(Stored data)

◇ ◇ ◇ ◇ ◇ ◇ ◇

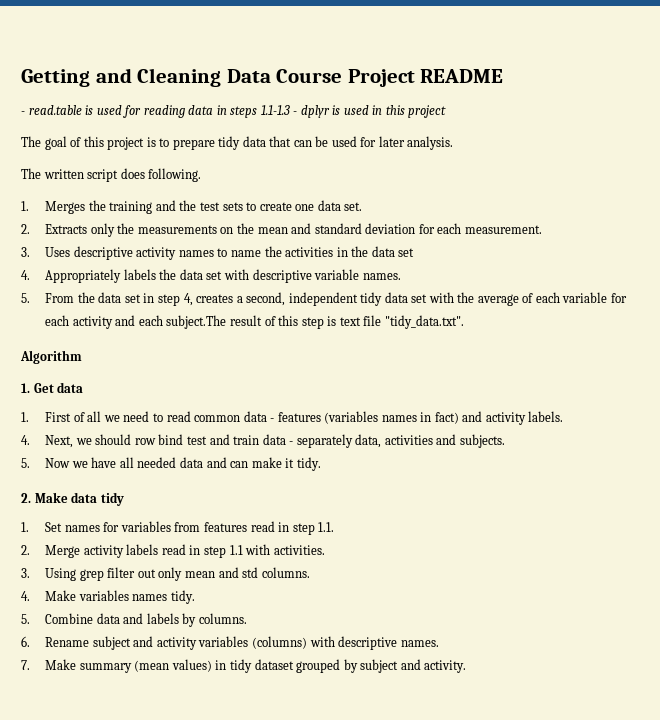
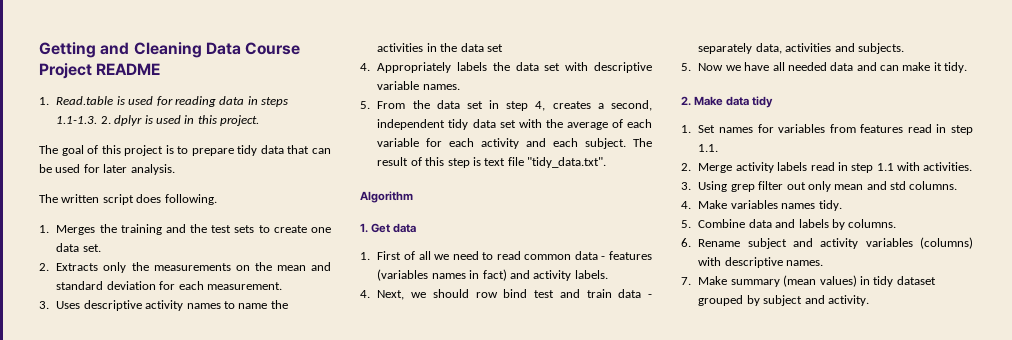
[21,105,82,115] - read.table -> [39,96,114,105] 1. Read.table
[260,105,298,115] 1.1-1.3 - -> [56,116,111,124] 1.1-1.3. 2.
[408,105,447,118] project -> [219,115,259,126] project.
[166,315,227,329] subject.The -> [585,138,652,149] subject. The

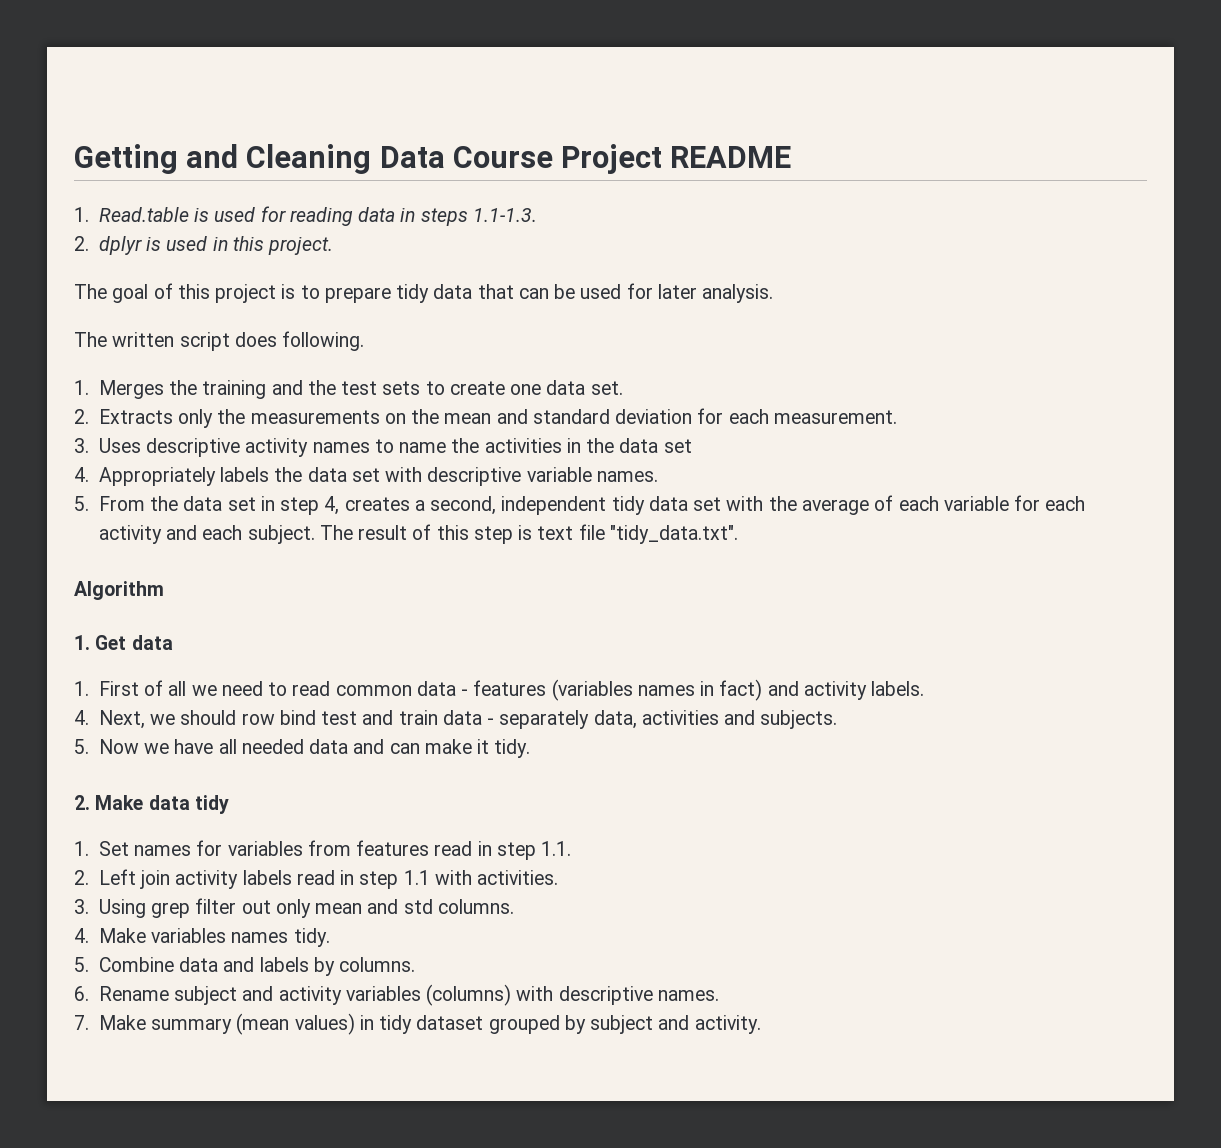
(98, 120) none -> (537, 215) //
[698,163,733,173] Merge -> [98,869,171,889] Left join

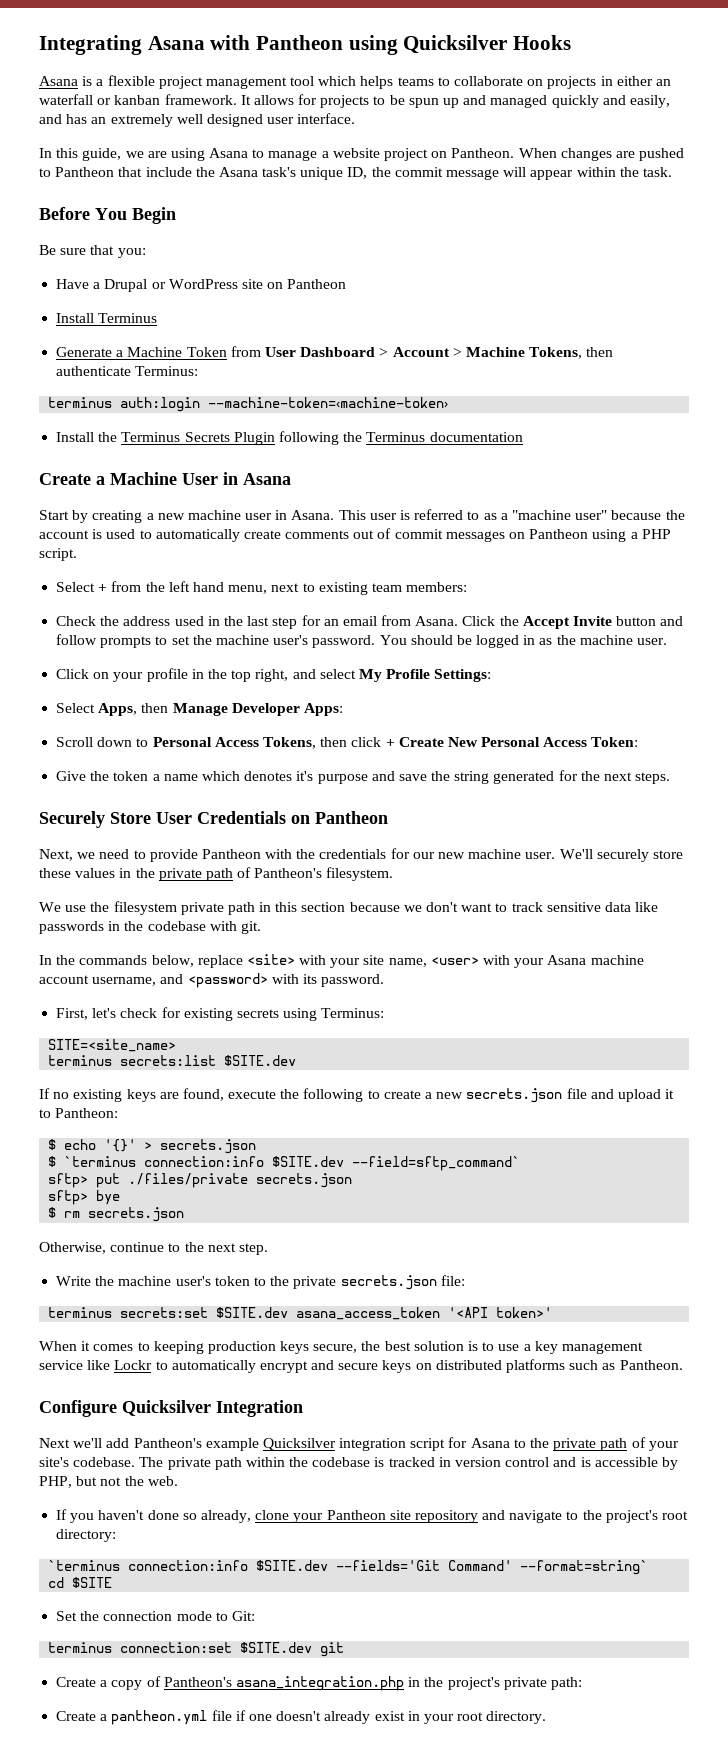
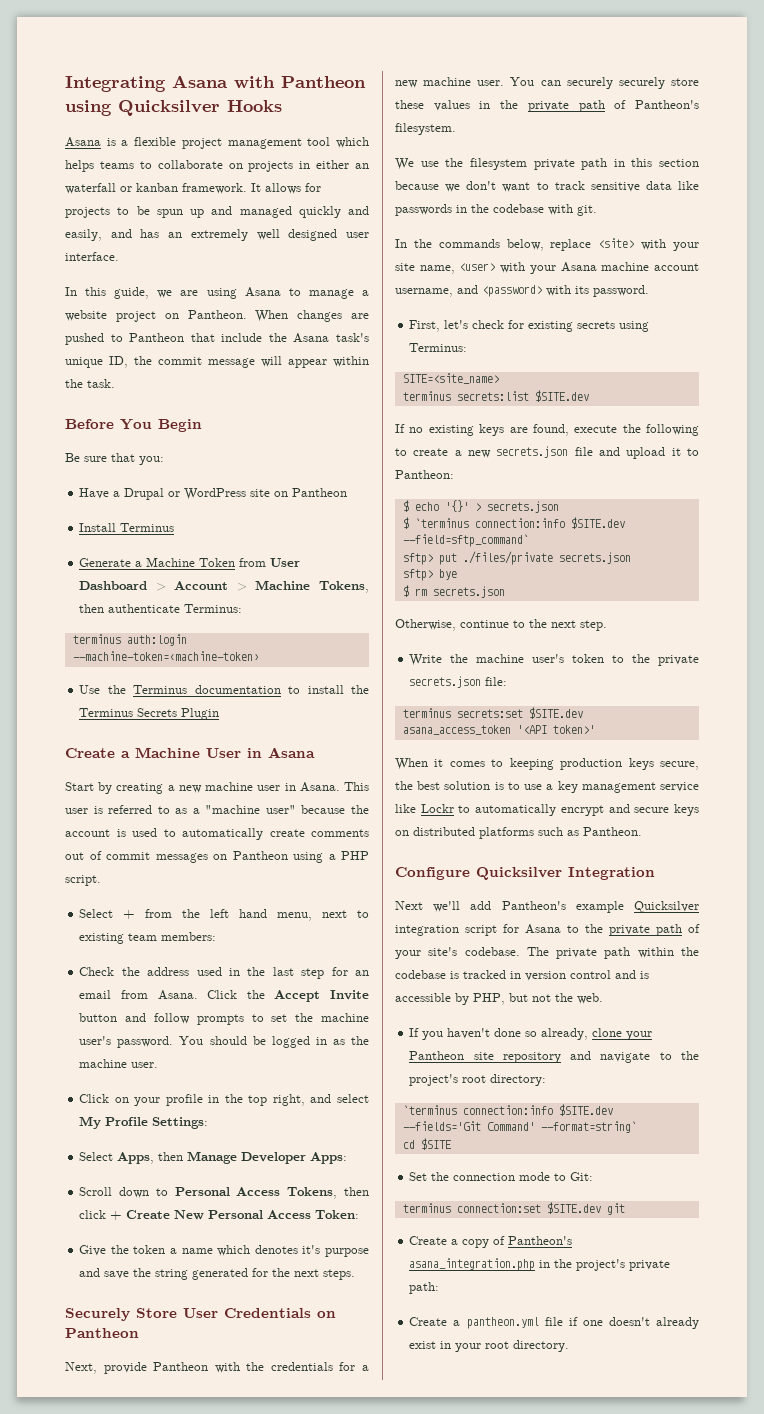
[56,432,95,442] Install -> [79,685,344,694] Use the Terminus documentation to install
[278,431,523,445] following the Terminus documentation -> (220, 714) none
[77,849,146,859] we need to -> (97, 1368) none
[412,852,435,859] our -> [362,1365,369,1371] a
[559,849,593,859] We'll -> [510,77,613,89] You can securely

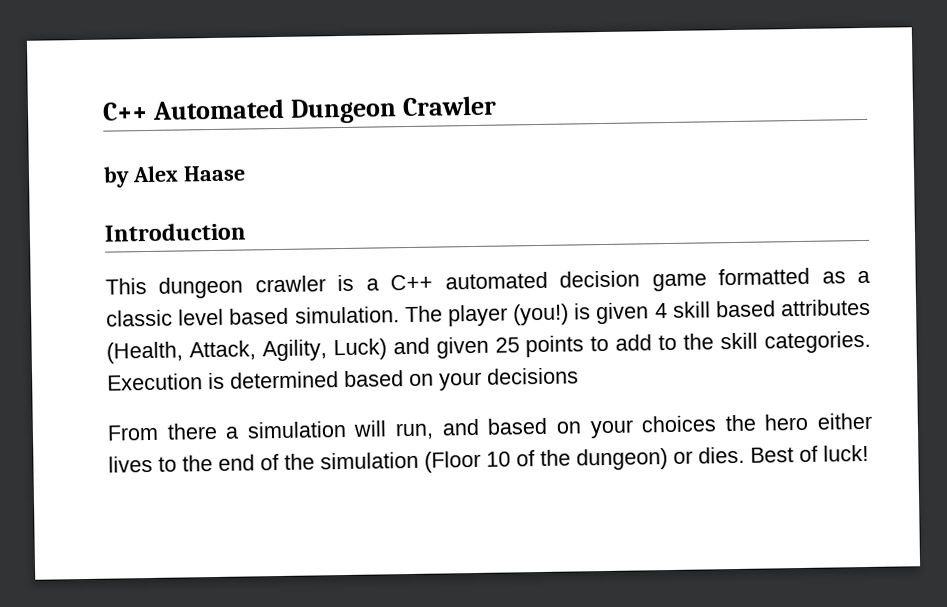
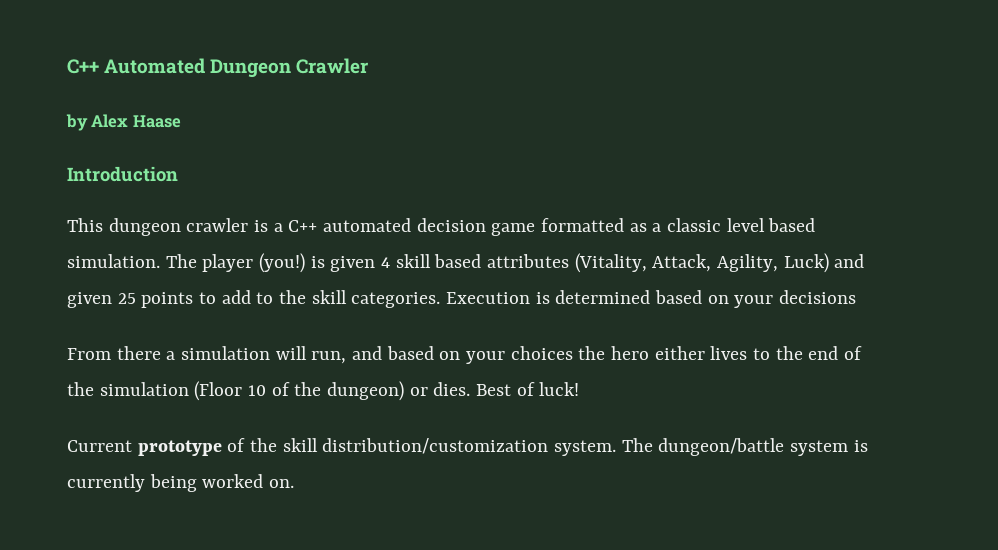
[106,341,183,364] (Health, -> [574,253,647,273] (Vitality,
(869, 453) none -> [67,438,868,456] [67,474,295,492] // Current prototype of the skill distribution/customization system. The dungeon/battle system is currently being worked on.

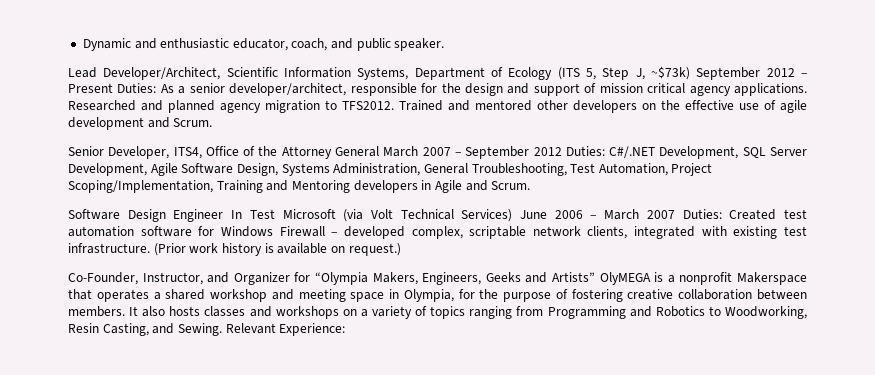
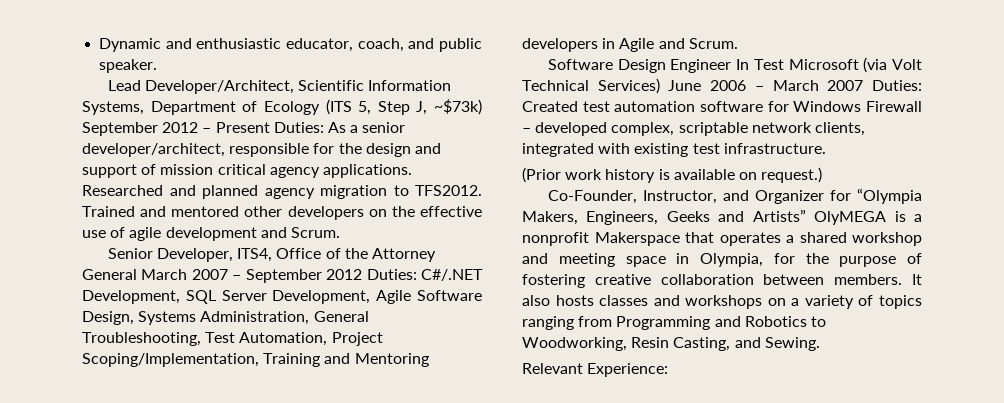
(150, 248) none -> (826, 148) //
(222, 329) none -> (820, 344) //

◇ ◇ ◇ ◇ ◇ ◇ ◇

▸ REQUEST:
When a line among the entries contains "Terminus", pull that line out.

▸ FINISHED TASK:
[56,432,95,442] Install -> [79,685,344,694] Use the Terminus documentation to install
[278,431,523,445] following the Terminus documentation -> (220, 714) none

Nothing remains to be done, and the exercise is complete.